◆ **Task requirements**
Lay out each line of text in the material below as one string in a JSON list, leaving out blank lines and the pictures.
● ● ●
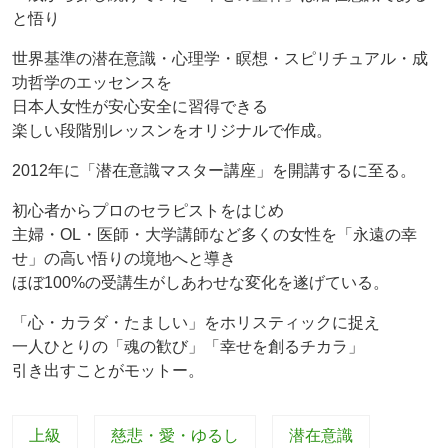
と悟り
世界基準の潜在意識・心理学・瞑想・スピリチュアル・成
功哲学のエッセンスを
日本人女性が安心安全に習得できる
楽しい段階別レッスンをオリジナルで作成。
2012年に「潜在意識マスター講座」を開講するに至る。
初心者からプロのセラピストをはじめ
主婦・OL・医師・大学講師など多くの女性を「永遠の幸
せ」の高い悟りの境地へと導き
ほぼ100%の受講生がしあわせな変化を遂げている。
「心・カラダ・たましい」をホリスティックに捉え
一人ひとりの「魂の歓び」「幸せを創るチカラ」
引き出すことがモットー。
上級
慈悲・愛・ゆるし
潜在意識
● ● ●
◆ **Result for this task**
[
  "と悟り",
  "世界基準の潜在意識・心理学・瞑想・スピリチュアル・成",
  "功哲学のエッセンスを",
  "日本人女性が安心安全に習得できる",
  "楽しい段階別レッスンをオリジナルで作成。",
  "2012年に「潜在意識マスター講座」を開講するに至る。",
  "初心者からプロのセラピストをはじめ",
  "主婦・OL・医師・大学講師など多くの女性を「永遠の幸",
  "せ」の高い悟りの境地へと導き",
  "ほぼ100%の受講生がしあわせな変化を遂げている。",
  "「心・カラダ・たましい」をホリスティックに捉え",
  "一人ひとりの「魂の歓び」「幸せを創るチカラ」",
  "引き出すことがモットー。",
  "上級",
  "慈悲・愛・ゆるし",
  "潜在意識"
]